[Data records]
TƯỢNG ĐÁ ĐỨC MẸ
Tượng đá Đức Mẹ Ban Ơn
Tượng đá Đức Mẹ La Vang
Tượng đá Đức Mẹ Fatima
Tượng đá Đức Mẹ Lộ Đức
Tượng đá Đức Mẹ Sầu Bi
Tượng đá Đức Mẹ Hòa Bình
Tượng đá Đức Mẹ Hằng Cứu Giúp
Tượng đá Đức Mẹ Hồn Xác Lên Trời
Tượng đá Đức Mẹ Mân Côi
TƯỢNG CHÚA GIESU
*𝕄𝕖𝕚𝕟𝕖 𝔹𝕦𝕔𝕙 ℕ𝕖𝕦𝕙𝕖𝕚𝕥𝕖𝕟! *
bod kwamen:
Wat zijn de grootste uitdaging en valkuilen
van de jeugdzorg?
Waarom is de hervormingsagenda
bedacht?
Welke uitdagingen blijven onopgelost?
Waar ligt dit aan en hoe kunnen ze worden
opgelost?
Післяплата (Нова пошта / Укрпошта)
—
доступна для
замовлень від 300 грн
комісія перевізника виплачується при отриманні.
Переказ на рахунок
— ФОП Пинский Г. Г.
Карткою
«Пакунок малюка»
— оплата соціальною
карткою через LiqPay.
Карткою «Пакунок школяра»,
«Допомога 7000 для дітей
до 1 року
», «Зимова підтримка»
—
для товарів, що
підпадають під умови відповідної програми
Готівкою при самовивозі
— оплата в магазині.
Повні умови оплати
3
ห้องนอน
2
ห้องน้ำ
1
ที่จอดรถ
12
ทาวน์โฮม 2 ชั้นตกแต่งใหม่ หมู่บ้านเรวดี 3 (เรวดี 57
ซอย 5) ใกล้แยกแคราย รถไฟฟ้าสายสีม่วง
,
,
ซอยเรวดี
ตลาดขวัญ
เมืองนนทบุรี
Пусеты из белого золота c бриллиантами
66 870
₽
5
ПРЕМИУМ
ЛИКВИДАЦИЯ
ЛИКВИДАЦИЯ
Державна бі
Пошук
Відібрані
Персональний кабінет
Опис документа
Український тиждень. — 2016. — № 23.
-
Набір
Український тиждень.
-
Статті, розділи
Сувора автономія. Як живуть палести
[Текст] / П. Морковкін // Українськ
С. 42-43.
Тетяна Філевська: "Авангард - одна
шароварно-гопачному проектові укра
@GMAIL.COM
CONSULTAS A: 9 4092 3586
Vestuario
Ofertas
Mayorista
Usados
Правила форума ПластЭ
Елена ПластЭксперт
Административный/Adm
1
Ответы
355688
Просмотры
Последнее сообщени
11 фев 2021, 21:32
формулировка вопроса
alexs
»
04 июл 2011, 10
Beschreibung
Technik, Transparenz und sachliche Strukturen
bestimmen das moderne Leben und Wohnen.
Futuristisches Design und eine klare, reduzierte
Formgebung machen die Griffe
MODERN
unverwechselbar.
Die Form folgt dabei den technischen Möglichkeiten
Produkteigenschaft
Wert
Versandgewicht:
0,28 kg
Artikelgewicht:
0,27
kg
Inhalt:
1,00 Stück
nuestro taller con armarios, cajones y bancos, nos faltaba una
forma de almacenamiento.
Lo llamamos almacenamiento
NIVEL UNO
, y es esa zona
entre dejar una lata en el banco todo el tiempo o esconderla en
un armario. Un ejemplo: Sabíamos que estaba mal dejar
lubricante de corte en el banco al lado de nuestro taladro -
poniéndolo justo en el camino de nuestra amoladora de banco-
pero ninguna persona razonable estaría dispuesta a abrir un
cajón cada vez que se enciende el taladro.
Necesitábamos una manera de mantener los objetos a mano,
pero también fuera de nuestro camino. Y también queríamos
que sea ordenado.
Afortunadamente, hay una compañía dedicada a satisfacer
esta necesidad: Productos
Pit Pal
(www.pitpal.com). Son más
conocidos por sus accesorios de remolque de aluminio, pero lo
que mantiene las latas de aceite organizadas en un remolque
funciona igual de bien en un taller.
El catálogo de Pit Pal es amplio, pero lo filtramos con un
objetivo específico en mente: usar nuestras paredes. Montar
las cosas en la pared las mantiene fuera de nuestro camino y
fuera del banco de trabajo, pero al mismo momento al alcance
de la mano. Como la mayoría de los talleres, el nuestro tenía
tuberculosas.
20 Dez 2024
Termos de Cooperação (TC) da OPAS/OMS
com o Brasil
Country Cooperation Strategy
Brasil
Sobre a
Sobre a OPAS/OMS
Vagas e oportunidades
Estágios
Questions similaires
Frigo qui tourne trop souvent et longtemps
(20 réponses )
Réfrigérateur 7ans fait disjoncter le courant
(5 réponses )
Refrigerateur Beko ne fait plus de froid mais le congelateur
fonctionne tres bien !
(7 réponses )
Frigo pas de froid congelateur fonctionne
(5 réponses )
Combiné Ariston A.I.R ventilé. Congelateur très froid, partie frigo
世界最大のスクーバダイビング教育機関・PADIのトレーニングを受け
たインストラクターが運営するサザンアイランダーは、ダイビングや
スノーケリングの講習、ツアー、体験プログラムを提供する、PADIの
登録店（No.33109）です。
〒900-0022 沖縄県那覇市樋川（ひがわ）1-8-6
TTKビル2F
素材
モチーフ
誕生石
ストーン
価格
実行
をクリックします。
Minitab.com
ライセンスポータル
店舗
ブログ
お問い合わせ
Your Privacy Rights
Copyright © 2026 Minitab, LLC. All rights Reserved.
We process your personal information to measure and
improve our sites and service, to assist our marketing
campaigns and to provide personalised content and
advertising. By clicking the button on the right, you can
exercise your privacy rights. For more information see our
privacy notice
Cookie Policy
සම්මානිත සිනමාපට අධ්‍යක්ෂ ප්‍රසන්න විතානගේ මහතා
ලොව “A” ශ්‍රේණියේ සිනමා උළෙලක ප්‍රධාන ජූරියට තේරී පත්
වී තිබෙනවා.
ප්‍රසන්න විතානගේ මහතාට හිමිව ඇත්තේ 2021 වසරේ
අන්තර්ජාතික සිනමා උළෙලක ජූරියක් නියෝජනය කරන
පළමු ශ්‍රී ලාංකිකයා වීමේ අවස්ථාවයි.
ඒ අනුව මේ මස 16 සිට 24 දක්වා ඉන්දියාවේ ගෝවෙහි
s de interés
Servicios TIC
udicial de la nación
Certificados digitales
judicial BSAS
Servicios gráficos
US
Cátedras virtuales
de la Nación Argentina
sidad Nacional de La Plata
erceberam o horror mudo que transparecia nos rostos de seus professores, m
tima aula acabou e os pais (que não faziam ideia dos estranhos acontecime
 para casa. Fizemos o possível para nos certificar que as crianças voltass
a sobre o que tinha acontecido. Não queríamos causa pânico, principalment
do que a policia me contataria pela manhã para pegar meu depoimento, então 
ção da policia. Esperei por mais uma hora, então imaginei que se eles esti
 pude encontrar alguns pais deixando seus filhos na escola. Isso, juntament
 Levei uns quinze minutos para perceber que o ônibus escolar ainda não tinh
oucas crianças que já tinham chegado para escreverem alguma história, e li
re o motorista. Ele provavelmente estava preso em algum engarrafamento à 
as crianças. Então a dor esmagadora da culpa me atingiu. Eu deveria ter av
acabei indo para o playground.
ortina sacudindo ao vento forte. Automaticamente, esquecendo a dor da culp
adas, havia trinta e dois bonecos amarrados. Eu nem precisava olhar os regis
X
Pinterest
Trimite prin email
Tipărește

Required action:
With the line that has "bestimmen das moderne Leben und Wohnen." as the first and the line that has "objetivo específico en" as the last, repeat exactly that run of lines above and no more.

Solution for this exercise:
bestimmen das moderne Leben und Wohnen.
Futuristisches Design und eine klare, reduzierte
Formgebung machen die Griffe
MODERN
unverwechselbar.
Die Form folgt dabei den technischen Möglichkeiten
Produkteigenschaft
Wert
Versandgewicht:
0,28 kg
Artikelgewicht:
0,27
kg
Inhalt:
1,00 Stück
nuestro taller con armarios, cajones y bancos, nos faltaba una
forma de almacenamiento.
Lo llamamos almacenamiento
NIVEL UNO
, y es esa zona
entre dejar una lata en el banco todo el tiempo o esconderla en
un armario. Un ejemplo: Sabíamos que estaba mal dejar
lubricante de corte en el banco al lado de nuestro taladro -
poniéndolo justo en el camino de nuestra amoladora de banco-
pero ninguna persona razonable estaría dispuesta a abrir un
cajón cada vez que se enciende el taladro.
Necesitábamos una manera de mantener los objetos a mano,
pero también fuera de nuestro camino. Y también queríamos
que sea ordenado.
Afortunadamente, hay una compañía dedicada a satisfacer
esta necesidad: Productos
Pit Pal
(www.pitpal.com). Son más
conocidos por sus accesorios de remolque de aluminio, pero lo
que mantiene las latas de aceite organizadas en un remolque
funciona igual de bien en un taller.
El catálogo de Pit Pal es amplio, pero lo filtramos con un
objetivo específico en mente: usar nuestras paredes. Montar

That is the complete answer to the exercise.